Bénédicte TAFFIN
GALLIMARD JEUNESSE
704pp - 19,50 €
Critique parue en avril 2011 dans Bifrost n° 62
Imaginez deux mondes que tout oppose. D’un côté Opale, univers médiéval/féodal classique, où le clergé occupe une place prépondérante et où une partie de la population, les chimars, est méprisée, voire persécutée à cause de ses différences physiques. De l’autre Onyx, planète prospère bénéficiant de technologies très avancées et entièrement gérée par des IA. Une société paradisiaque pour les uns, libres de vivre dans l’oisiveté et l’insouciance, une dictature du bonheur insupportable pour les autres, qui n’en peuvent plus d’être sans cesse infantilisés par les entités virtuelles chargées de veiller à leur bien-être.

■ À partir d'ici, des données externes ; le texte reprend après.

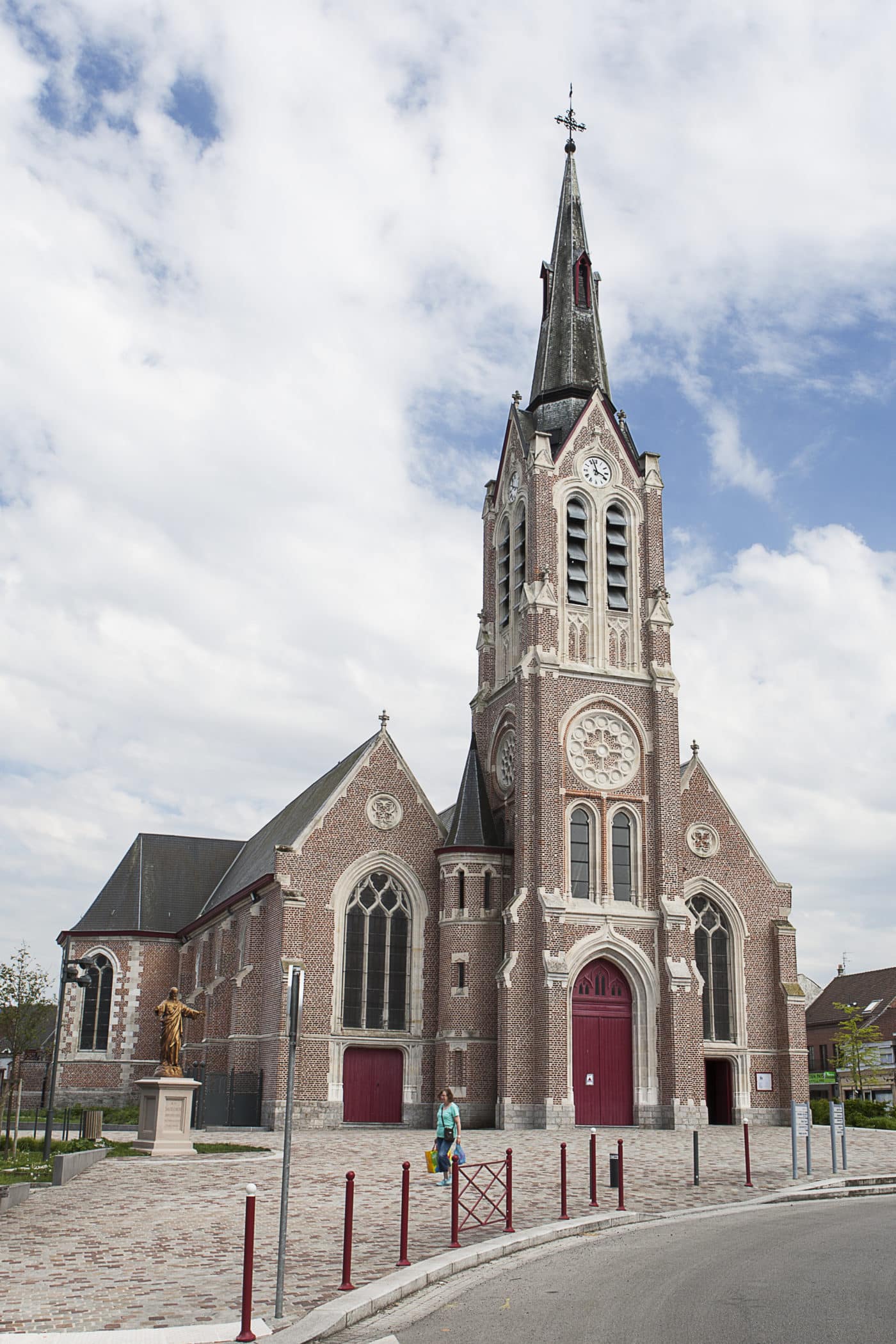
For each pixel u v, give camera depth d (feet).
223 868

C’est le cas d’Angus et de son père, Vince. Avec quelques autres, ils prennent place à bord d’un vaisseau devant les conduire sur une nouvelle planète à coloniser. Mais durant le voyage, ils s’emparent de l’appareil et neutralisent son IA. Les voici désormais libres de s’installer où ils veulent, loin de l’univers qui les a vus naître. Sauf que les choses ne se passent pas exactement comme prévu et que c’est sur Opale que leur vaisseau s’écrase. Et c’est ainsi que deux mondes que tout oppose se rencontrent.
Pour son premier roman, Bénédicte Taffin refuse de choisir entre science-fiction et fantasy et préfère mélanger les deux genres, tout en rendant hommage aux auteurs qui l’ont fait rêver, de Frank Herbert à Marion Zimmer Bradley. Les deux univers qu’elle met en scène n’ont certes rien de très original, mais ils constituent un cadre confortable qui lui permet de déployer tous ses talents de conteuse. Et ils ne sont pas de trop pour mener à bien un projet de sept cent pages sans baisse de régime notable. De ce point de vue, le pari est remporté haut la main.

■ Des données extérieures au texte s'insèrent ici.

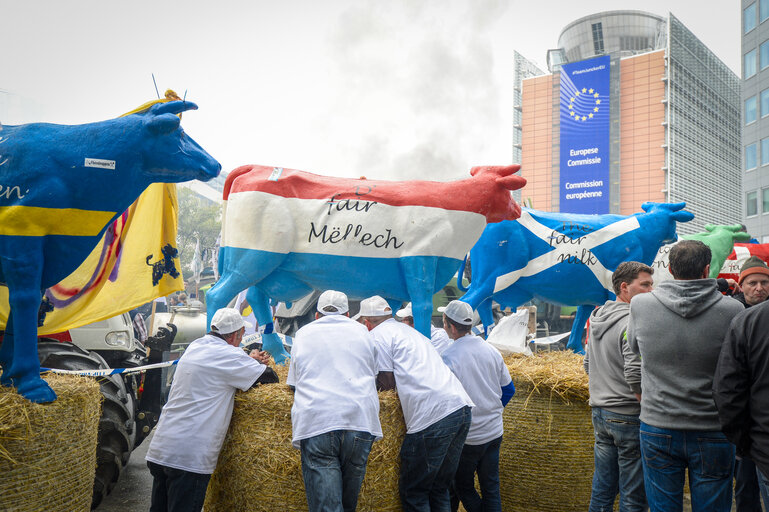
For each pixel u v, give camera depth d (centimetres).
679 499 315
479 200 470
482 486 408
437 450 359
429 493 379
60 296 426
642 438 323
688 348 308
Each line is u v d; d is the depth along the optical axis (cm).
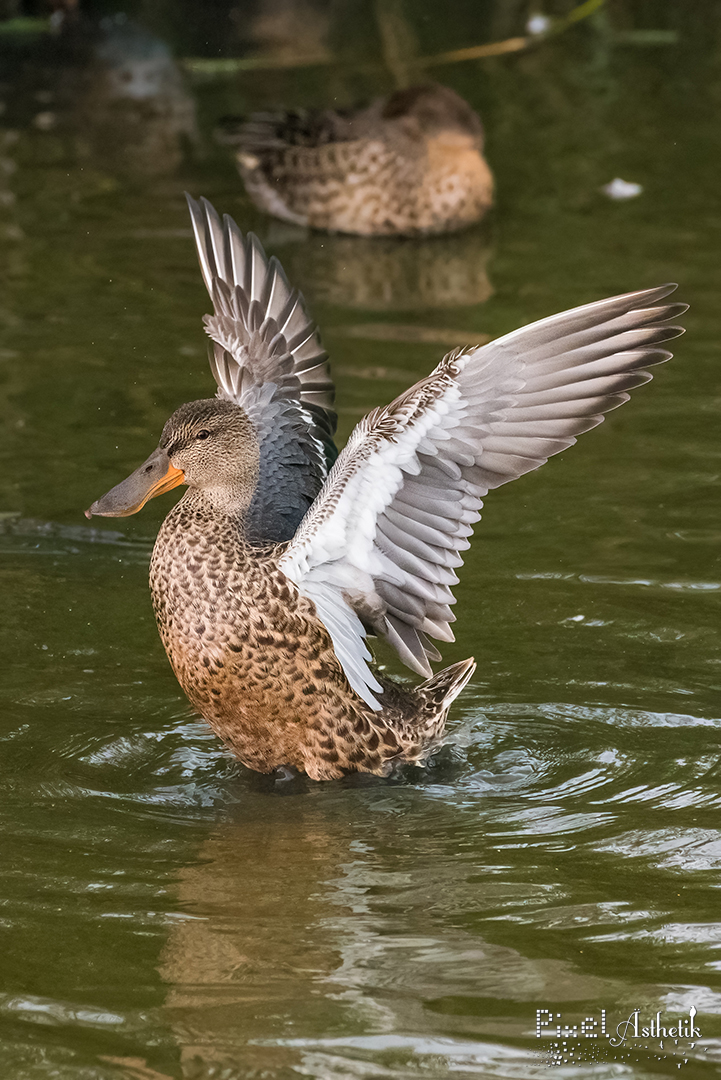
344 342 1488
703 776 866
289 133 1920
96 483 1231
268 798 868
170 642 902
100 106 2334
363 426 841
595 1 2652
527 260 1756
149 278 1689
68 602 1091
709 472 1258
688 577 1095
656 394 1416
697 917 698
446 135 1881
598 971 649
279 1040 598
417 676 1028
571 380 802
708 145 2195
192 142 2194
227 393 1037
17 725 933
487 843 790
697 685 973
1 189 1972
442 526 830
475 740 923
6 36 2692
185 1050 588
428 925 693
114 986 638
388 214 1869
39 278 1683
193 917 700
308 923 695
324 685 890
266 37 2748
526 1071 578
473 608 1066
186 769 899
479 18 2834
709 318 1562
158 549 900
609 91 2466
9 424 1331
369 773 912
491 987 638
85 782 869
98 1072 577
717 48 2708
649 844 782
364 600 868
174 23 2802
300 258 1786
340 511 841
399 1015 612
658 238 1820
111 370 1447
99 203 1938
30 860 764
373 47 2698
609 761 890
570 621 1046
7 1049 591
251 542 896
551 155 2162
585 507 1207
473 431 814
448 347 1465
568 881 739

On sent l’auteur plus à l’aise lorsqu’il s’agit de décrire le monde bigarré et somme toute assez sensuel d’Opale, plutôt que celui aseptisé d’Onyx. Ça tombe bien, c’est là que l’essentiel du récit va se dérouler. L’intrigue principale se concentre sur le royaume de Kindar, et plus particulièrement sur l’histoire de la fille de son souverain, Héléa. Née d’une mère chimar, elle est mal vue par l’entourage de son père, le clergé local et les monarques voisins. Aussi, lorsque le roi meurt brusquement et que son frère disparaît, beaucoup refusent de la voir monter sur le trône. Alors que la situation devient pour elle intenable, l’arrivée inattendue des Onyxiens va tout remettre en question.
Héléa est un personnage intéressant et attachant. Plongée brutalement dans une situation à laquelle elle n’était pas préparée, et qui ne va cesser d’évoluer de manière inattendue, elle réagit le plus souvent avec une grande lucidité et s’impose petit à petit dans un rôle auquel elle n’était pourtant pas destinée. De l’enfant privilégiée qu’elle était, il lui faut s’affirmer comme une adulte responsable, amenée à jouer un rôle crucial dans l’histoire de son monde.

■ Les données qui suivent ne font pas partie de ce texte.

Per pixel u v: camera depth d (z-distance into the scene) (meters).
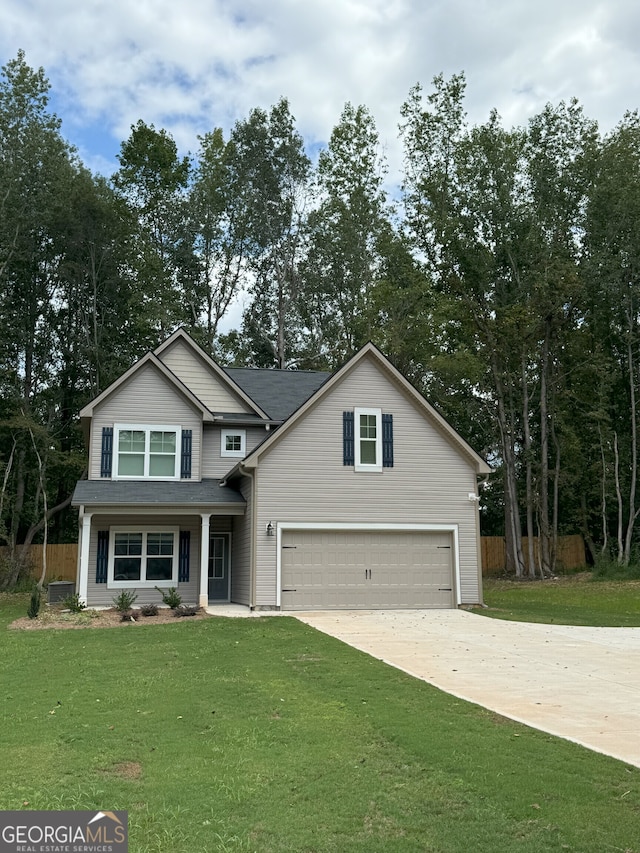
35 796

A bien des égards, les Onyxiens dans leur ensemble font figure de grands enfants. Choyés et protégés depuis toujours par leurs IA et les robots qui les entouraient, les voilà confrontés à un monde sauvage dont ils ignorent les règles. Même un phénomène aussi naturel qu’une grossesse leur est tout à fait étranger et constitue à leurs yeux une chose répugnante. Là aussi, face à une série de dangers de plus en plus mortels, il leur faudra très vite grandir, et beaucoup n’y survivront pas.
Les chimars jouent un rôle important dans le récit. Considérés par le reste de la population comme des démons, il s’agit en réalité de mutants, dont les particularités physiques peuvent prendre de très nombreuses formes, s’apparentant même dans certains cas à des superpouvoirs (invisibilité, téléportation, etc.). Lorsqu’elle les met en scène, Bénédicte Taffin fait d’eux des sortes de X-Men médiévaux, un rôle sans doute incongru mais plutôt amusant dans l’utilisation qu’elle en fait.
Au terme de ce roman, nombre de questions restent en suspens, et de nouvelles pistes sont lancées. Autant dire qu’il y aura un deuxième tome aux aventures du royaume de Kindar, et sans doute plus si affinités. Par ses thématiques et le classicisme de son univers, Les Yeux d’Opale s’adresse avant tout à un public jeune. N’empêche que, même aux âges avancés qui sont les nôtres, il n’est pas interdit d’y trouver un authentique plaisir de lecture, et de reconnaitre en Bénédicte Taffin une conteuse de grand talent.